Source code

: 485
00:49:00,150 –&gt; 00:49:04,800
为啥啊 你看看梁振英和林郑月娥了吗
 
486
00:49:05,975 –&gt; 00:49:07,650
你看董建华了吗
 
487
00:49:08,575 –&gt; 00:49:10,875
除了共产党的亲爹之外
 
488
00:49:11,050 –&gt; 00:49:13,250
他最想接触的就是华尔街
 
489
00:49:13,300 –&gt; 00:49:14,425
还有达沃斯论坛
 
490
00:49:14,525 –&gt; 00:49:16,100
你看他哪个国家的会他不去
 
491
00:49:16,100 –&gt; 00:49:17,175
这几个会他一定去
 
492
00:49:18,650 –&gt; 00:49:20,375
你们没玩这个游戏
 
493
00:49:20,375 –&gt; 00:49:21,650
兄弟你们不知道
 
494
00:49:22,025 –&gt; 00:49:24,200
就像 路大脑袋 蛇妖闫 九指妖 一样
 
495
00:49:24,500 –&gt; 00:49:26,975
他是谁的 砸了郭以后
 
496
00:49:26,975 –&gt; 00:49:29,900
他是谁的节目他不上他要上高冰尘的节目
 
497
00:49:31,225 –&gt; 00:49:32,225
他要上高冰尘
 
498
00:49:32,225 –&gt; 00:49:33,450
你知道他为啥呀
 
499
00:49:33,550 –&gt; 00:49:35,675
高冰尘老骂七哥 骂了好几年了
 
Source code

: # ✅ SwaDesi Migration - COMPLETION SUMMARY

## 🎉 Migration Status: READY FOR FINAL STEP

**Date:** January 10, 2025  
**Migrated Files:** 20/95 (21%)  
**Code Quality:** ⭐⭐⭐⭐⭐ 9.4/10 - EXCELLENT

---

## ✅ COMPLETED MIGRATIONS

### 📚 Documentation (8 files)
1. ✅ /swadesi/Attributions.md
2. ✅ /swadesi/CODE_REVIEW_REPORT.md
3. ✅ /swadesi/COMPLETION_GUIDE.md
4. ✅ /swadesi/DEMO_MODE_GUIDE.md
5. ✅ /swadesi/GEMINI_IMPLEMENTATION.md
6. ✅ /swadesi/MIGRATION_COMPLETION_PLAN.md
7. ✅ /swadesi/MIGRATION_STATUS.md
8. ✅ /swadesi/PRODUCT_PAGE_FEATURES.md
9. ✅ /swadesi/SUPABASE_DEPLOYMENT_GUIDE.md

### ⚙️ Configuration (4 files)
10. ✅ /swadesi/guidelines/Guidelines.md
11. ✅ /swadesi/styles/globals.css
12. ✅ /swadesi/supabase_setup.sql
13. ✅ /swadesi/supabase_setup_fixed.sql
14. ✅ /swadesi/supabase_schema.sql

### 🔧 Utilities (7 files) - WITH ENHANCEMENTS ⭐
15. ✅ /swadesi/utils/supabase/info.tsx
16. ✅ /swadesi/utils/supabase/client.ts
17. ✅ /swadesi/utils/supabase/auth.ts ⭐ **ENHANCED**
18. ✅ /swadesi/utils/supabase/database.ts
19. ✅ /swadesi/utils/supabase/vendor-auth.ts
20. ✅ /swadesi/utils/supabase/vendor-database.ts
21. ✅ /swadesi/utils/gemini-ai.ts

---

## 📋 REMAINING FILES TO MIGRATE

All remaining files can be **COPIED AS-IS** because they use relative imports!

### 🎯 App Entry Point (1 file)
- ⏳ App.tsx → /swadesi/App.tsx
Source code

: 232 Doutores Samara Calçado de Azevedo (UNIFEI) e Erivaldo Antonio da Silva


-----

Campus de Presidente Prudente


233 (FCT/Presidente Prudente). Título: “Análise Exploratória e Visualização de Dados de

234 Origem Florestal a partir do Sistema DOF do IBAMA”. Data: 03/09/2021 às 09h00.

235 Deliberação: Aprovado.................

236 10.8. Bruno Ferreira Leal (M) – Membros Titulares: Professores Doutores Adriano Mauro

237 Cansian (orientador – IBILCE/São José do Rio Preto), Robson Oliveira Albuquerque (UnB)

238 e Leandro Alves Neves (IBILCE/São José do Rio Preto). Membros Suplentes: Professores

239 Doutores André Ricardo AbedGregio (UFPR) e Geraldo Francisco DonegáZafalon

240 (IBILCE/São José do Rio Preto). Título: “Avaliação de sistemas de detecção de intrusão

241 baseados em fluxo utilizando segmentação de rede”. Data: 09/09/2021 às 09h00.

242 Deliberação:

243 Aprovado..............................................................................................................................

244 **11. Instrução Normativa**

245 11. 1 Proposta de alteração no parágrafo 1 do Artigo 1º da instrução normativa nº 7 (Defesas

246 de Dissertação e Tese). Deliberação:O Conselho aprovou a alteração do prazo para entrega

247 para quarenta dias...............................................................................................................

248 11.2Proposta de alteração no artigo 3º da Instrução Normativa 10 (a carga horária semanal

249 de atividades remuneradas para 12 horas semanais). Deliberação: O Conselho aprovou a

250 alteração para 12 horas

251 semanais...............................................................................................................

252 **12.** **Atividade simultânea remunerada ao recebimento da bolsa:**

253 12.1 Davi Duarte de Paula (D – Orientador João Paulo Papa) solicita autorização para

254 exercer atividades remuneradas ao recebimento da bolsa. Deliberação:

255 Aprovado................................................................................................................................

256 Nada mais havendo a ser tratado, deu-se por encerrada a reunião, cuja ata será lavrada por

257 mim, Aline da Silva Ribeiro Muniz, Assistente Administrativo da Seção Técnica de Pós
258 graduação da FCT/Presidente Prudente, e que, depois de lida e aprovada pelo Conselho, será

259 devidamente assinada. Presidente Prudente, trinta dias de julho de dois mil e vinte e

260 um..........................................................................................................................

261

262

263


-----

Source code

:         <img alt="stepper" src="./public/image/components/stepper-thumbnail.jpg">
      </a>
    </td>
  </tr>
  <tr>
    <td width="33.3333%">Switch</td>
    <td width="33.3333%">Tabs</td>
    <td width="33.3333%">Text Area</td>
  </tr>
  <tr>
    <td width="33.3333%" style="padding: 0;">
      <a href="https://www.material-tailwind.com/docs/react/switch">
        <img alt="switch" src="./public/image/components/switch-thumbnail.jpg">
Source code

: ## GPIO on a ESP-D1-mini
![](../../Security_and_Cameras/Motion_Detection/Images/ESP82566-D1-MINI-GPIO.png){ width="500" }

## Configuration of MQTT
:::
Task directions:
Count how many lines of the records hold the string "auth"; the answer is that number alone.

The completed task:
2